Il est certain que dans les premiers temps du 9ème siècle, depuis la mort de Charles le Chauve, on avait assisté à un obscurcissement croissant. Il faut dire que l'élan donné par Charlemagne s'était peu à peu amorti et l'inertie des esprits redevenait la loi. Dans le chaos des invasions et des luttes fratricides, les moyens de la culture s'étaient trouvés en péril. Suite au pillage et à l'incendie, les bibliothèques des monastères avaient souvent disparu. L'échange des manuscrits avait pratiquement cesse. Rien qu'à y penser, il est surprenant que le 10ème siècle qui fut un temps obscur, ne l'ait pas été davantage. Mais fort heureusement, des îlots de culture et de pensée et d'art, ont pu subsister car, l'empreinte mise sur l'Occident par la renaissance carolingienne avait été si profonde que deux cent cinquante ans de retour à la barbarie ne purent l'effacer. Certes, l'aube douloureuse de l'An Mille était présente mais, les centres de formation intellectuelle n'avaient pas tous disparu. Dans les écoles monastiques, jeunes nobles et roturiers se coudoyaient toujours dans l'égalité chrétienne. Et vers l'An Mille, les écoles cathédrales tendaient à les supplanter. Le latin, cette langue indispensable à quiconque voulait parfaire son éducation et atteindre une haute position, était toujours en grand respect. Bien que peu nombreux et menacés, ces centres intellectuels préparaient l'avenir. Les monastères s'acharnaient toujours à copier les manuscrits, à traduire les grandes oeuvres latines. En Lorraine, pour faire plaisir à notre ami marcopolo, maintes influences se composaient, c'est là que naissait l'ancêtre latin du célèbre Roman de Renart, que je ne manquerai pas de mettre en lumière dès que possible. La bibliothèque Saint-Gall et le scriptorium étaient partout célèbres. J'ai même lu que des moines grecs y venaient pour recopier les manuscrits de leur langue. C'est dire son importance.

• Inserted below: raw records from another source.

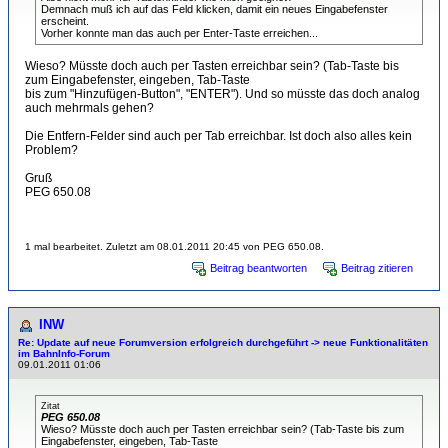
Demnach muß ich auf das Feld klicken, damit ein neues Eingabefenster
erscheint.
Vorher konnte man das auch per Enter-Taste erreichen...
Wieso? Müsste doch auch per Tasten erreichbar sein? (Tab-Taste bis
zum Eingabefenster, eingeben, Tab-Taste
bis zum "Hinzufügen-Button", "ENTER"). Und so müsste das doch analog
auch mehrmals gehen?
Die Entfern-Felder sind auch per Tab erreichbar. Ist doch also alles kein
Problem?
Gruß
PEG 650.08
1 mal bearbeitet. Zuletzt am 08.01.2011 20:45 von PEG 650.08.
Beitrag beantworten
Beitrag zitieren
INW
Re: Update auf neue Forumversion erfolgreich durchgeführt -> neue Funktionalitäten
im BahnInfo-Forum
09.01.2011 01:06
Zitat
PEG 650.08
Wieso? Müsste doch auch per Tasten erreichbar sein? (Tab-Taste bis zum
Eingabefenster, eingeben, Tab-Taste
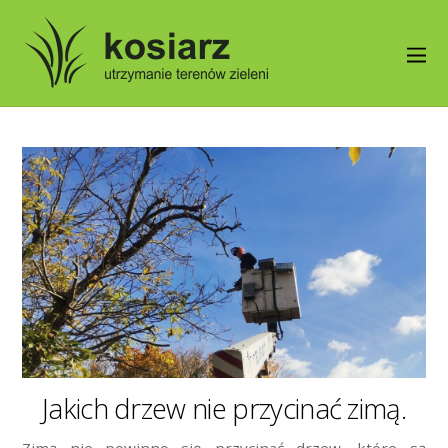
Jakich drzew nie przycinać zimą.
Zimą nie powinno się przycinać drzew, które są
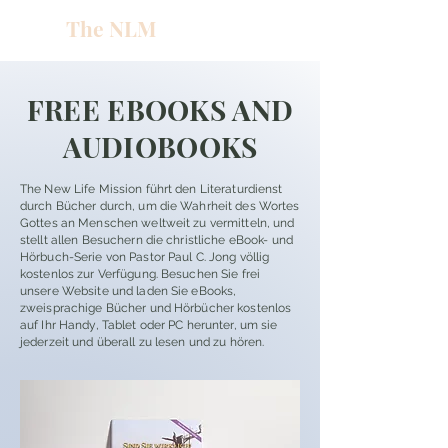
The NLM
L
W
E
FREE EBOOKS AND
N
AUDIOBOOKS
The New Life Mission führt den Literaturdienst
E
durch Bücher durch, um die Wahrheit des Wortes
Gottes an Menschen weltweit zu vermitteln, und
stellt allen Besuchern die christliche eBook- und
H
Hörbuch-Serie von Pastor Paul C. Jong völlig
kostenlos zur Verfügung. Besuchen Sie frei
unsere Website und laden Sie eBooks,
zweisprachige Bücher und Hörbücher kostenlos
T
auf Ihr Handy, Tablet oder PC herunter, um sie
jederzeit und überall zu lesen und zu hören.
G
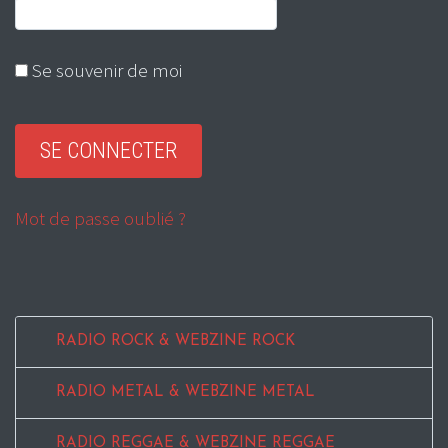
Se souvenir de moi
Mot de passe oublié ?
RADIO ROCK & WEBZINE ROCK
RADIO METAL & WEBZINE METAL
RADIO REGGAE & WEBZINE REGGAE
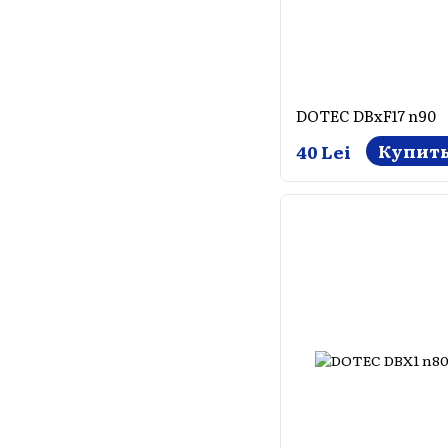
DOTEC DBxF17 n90
Купит
40 Lei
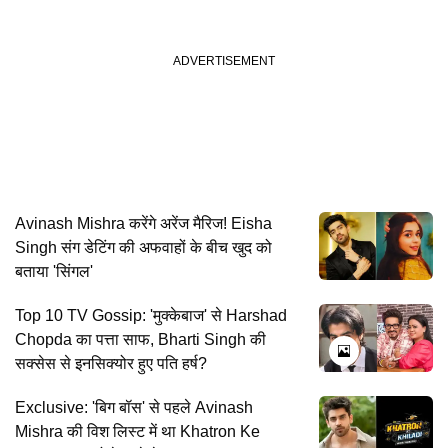
Avinash Mishra करेंगे अरेंज मैरिज! Eisha
Singh संग डेटिंग की अफवाहों के बीच खुद को
बताया 'सिंगल'
Top 10 TV Gossip: 'मुक्केबाज' से Harshad
Chopda का पत्ता साफ, Bharti Singh की
सक्सेस से इनसिक्योर हुए पति हर्ष?
Exclusive: 'बिग बॉस' से पहले Avinash
Mishra की विश लिस्ट में था Khatron Ke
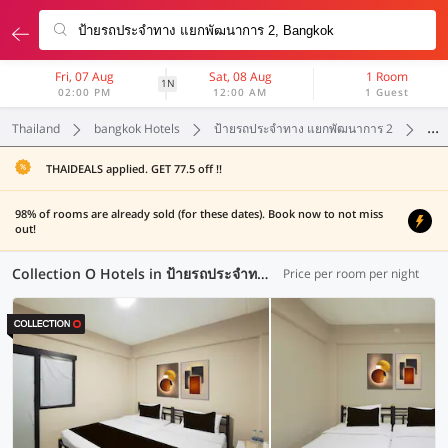
Fri, 07 Aug
Sat, 08 Aug
1 Room
1N
02:00 PM
12:00 AM
1 Guest
Thailand
bangkok Hotels
ป้ายรถประจำทาง แยกพัฒนาการ 2
Col
THAIDEALS applied. GET 77.5 off !!
98% of rooms are already sold (for these dates). Book now to not miss
out!
Collection O Hotels in ป้ายรถประจำทาง แยกพัฒนาการ 2, Bangkok (2 OYOs)
Price per room per night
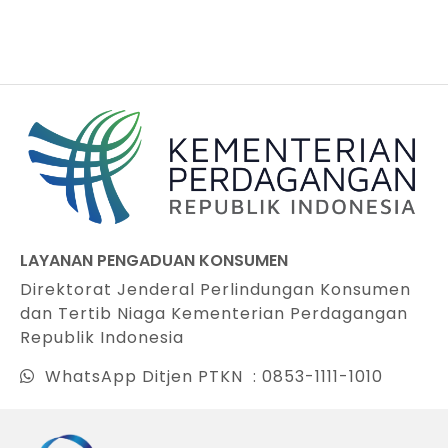
LAYANAN PENGADUAN KONSUMEN
Direktorat Jenderal Perlindungan Konsumen
dan Tertib Niaga Kementerian Perdagangan
Republik Indonesia
WhatsApp Ditjen PTKN : 0853-1111-1010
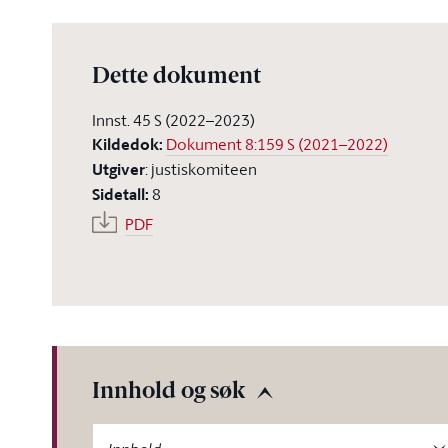
Dette dokument
Innst. 45 S (2022–2023)
Kildedok
:
Dokument 8:159 S (2021–2022)
Utgiver
:
justiskomiteen
Sidetall
:
8
PDF
Innhold og søk
-label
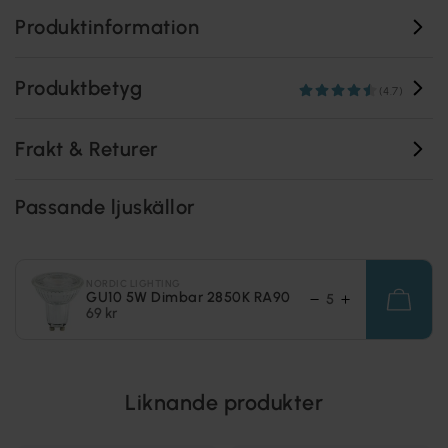
Produktinformation
Produktbetyg
(4.7)
Frakt & Returer
Passande ljuskällor
NORDIC LIGHTING
GU10 5W Dimbar 2850K RA90
69 kr
Liknande produkter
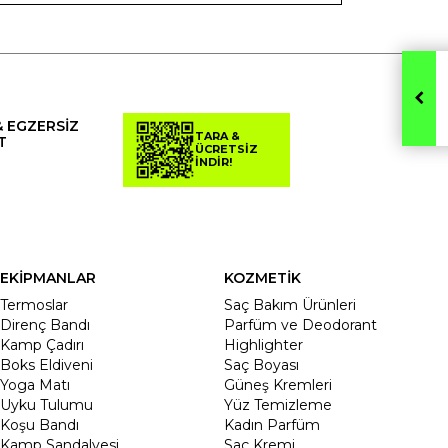
& EGZERSİZ
TARA &
T
ÜCRETSİZ
İNDİR!
EKİPMANLAR
KOZMETİK
Termoslar
Saç Bakım Ürünleri
Direnç Bandı
Parfüm ve Deodorant
Kamp Çadırı
Highlighter
Boks Eldiveni
Saç Boyası
Yoga Matı
Güneş Kremleri
Uyku Tulumu
Yüz Temizleme
Koşu Bandı
Kadın Parfüm
Kamp Sandalyesi
Saç Kremi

Donc, une activité réelle subsistait encore tout au long du 10ème siècle, laquelle ne manquera pas de s'accroître après l'An Mille, lorsque les circonstances se feront meilleures, préparant ainsi l'épanouissement prochain. Maintenant, il est un fait que cette période ne fut pas si stérile après tout, en y regardant bien. Certes, la production théologique y resta pauvre, et inférieure en science. Cela est peut-être paradoxal mais, aux pires moments du 10ème siècle, où la civilisation se débat parmi les pires menaces, des artistes travaillent, créent et inventent, exaltés par la foi. Peu après l'An Mille, les constructions religieuses se multiplièrent et de toutes parts, notre pays se revêta d'un blanc manteau d'églises.

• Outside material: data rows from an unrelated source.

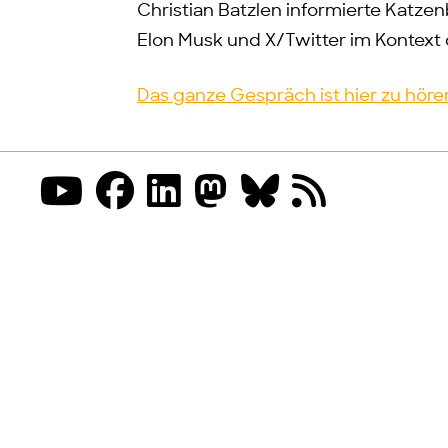
Christian Batzlen informierte Katzen
Elon Musk und X/Twitter im Kontext de
Das ganze Gespräch ist hier zu höre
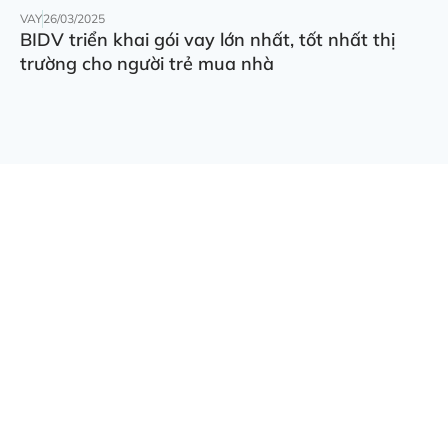
VAY
26/03/2025
BIDV triển khai gói vay lớn nhất, tốt nhất thị
trường cho người trẻ mua nhà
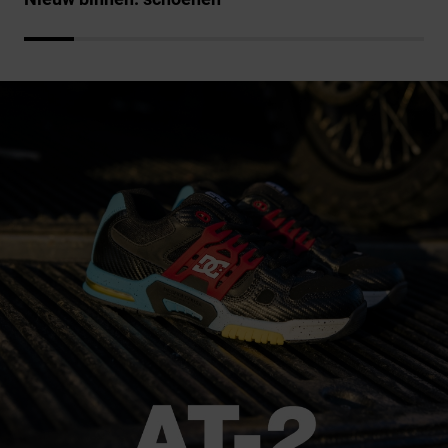
FAQ
Riemen &
bekijken
portemonnees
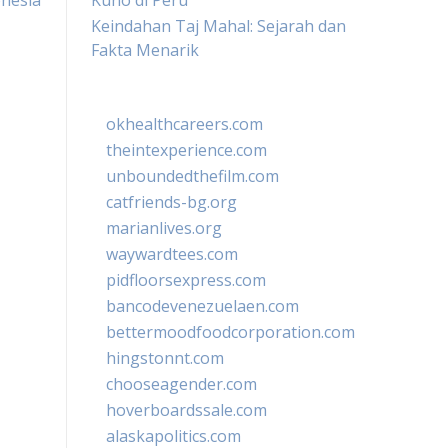
onesia
Kuno di Peru
Keindahan Taj Mahal: Sejarah dan
Fakta Menarik
okhealthcareers.com
theintexperience.com
unboundedthefilm.com
catfriends-bg.org
marianlives.org
waywardtees.com
pidfloorsexpress.com
bancodevenezuelaen.com
bettermoodfoodcorporation.com
hingstonnt.com
chooseagender.com
hoverboardssale.com
alaskapolitics.com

Ces églises de l'An Mille sont émouvantes à voir et à visiter. Maints specimens nous en restent, surtout dans des coins perdus des campagnes de notre beau pays. Ces églises du 10ème siècle, sont bien sûr, encore loin d'avoir l'ornementation fastueuse que nous connaissons mais, leur beauté tient actuellement en leur nudité. Si la sculpture était encore chétive, la peinture s'est beaucoup développée. Je pense particulièrement à la peinture de verre les "vitraux". En effet, vers 980, les fenêtres de la cathédrale de Reims raconaient toutes sortes d'histoires bibliques. Déjà, de véritables bibles en images apprenaient aux fidèles les épisodes sacrés.